Фрагмент текста:
......
Другого рисунка, но то же встраивание живой ситуации в программу - в намерении обманутого лисой, обмороженного волка наказать обманщицу. «Хорошо же, - думает, - уж я тебе отплачу, кумушка!» (20). Включается обкатанная программа мести. Перспектива, открытая герменевтическим актом волка (думает как понимает дело), создает сюжет или его эпизод. В поступок втягивает перспектива успеха, в данном случае - восстановление справедливости; захватывает цель наказания зла. Шанс правого поступка появился благодаря тому что выявлен злой. Толкование открывает перспективу наказания зла.

Подумал, думаю, сказал имеют второе значение подступов к прояснению, когда еще не видно, но есть нацеленность на решительное видно (стало быть) в его ожидании и подготовке. «Царь не узнал его, сам с собой думает: что это за человек?» (из сказки). Суждение здесь намечается. Всё нацелено на то, чего еще нет. То, чего нет, может собирать ситуацию вокруг себя не хуже чем то, что есть. Такое думание переходит в видение. «Вот как начнешь эдак один на досуге подумывать, так видишь, что наконец точно нужно жениться» (Гоголь) (21).

По привычке мы подставляем под думание лицо. Вместе с тем вид раньше суждения. Сначала оба, говорить и думать, толкуют в свете вида то, что есть. Из слитного бытия проступают очертания, в том числе фигуры. Сперва молния ясности, созданная светом видно, затем распределение лиц. К лисьему воротнику подвертывается жена и заботливый муж, перспектива наказания преступника дает всплыть фигурам виноватого и того, кто кажется реально способен его наказать. Увиденное подверстывается к исходному видно. Наблюдаемая или ожидаемая перспектива ведет. Схема цели априори имеет и подтягивает к себе то, на что она могла бы лечь.
......
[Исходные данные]
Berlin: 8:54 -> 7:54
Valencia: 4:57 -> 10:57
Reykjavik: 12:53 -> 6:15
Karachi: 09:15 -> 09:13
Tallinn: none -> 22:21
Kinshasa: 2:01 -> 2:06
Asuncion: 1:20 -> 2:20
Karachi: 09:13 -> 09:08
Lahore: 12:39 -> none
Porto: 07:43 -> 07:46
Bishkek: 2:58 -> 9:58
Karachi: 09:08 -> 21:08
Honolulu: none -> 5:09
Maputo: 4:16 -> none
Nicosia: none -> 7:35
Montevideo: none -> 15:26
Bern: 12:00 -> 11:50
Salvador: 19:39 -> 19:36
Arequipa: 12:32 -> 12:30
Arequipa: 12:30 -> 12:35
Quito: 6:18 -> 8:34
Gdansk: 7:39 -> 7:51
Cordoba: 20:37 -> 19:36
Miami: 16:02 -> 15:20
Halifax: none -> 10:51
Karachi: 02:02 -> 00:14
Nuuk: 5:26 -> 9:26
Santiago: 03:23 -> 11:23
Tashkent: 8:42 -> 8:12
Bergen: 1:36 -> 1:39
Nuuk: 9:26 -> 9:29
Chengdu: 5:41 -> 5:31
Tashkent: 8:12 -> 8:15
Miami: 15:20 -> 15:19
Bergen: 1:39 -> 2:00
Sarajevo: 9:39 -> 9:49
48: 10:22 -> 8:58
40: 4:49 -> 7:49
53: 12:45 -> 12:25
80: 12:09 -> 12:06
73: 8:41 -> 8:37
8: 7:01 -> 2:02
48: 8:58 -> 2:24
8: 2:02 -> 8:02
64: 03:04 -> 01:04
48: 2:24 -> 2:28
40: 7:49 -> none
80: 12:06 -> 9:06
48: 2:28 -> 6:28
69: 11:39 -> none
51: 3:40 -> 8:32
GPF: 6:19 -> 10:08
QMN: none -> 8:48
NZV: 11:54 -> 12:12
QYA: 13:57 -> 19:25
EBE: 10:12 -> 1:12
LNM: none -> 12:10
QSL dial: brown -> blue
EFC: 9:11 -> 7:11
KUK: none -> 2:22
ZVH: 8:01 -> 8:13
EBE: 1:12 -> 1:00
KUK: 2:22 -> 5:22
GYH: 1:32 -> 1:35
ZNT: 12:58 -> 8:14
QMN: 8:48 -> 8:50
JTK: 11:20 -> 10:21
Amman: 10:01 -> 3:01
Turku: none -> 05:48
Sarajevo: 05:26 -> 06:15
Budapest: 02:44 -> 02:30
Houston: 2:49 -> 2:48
......
Задания:
• A. Что, согласно фрагменту, идет раньше суждения?
• B. Перепишите из фрагмента дословно отрывок от слов «Другого рисунка, но» до слов «перспективу наказания зла.» включительно.

Ответы по заданиям:
• A. Вид.

• B.
Другого рисунка, но то же встраивание живой ситуации в программу - в намерении обманутого лисой, обмороженного волка наказать обманщицу. «Хорошо же, - думает, - уж я тебе отплачу, кумушка!» (20). Включается обкатанная программа мести. Перспектива, открытая герменевтическим актом волка (думает как понимает дело), создает сюжет или его эпизод. В поступок втягивает перспектива успеха, в данном случае - восстановление справедливости; захватывает цель наказания зла. Шанс правого поступка появился благодаря тому что выявлен злой. Толкование открывает перспективу наказания зла.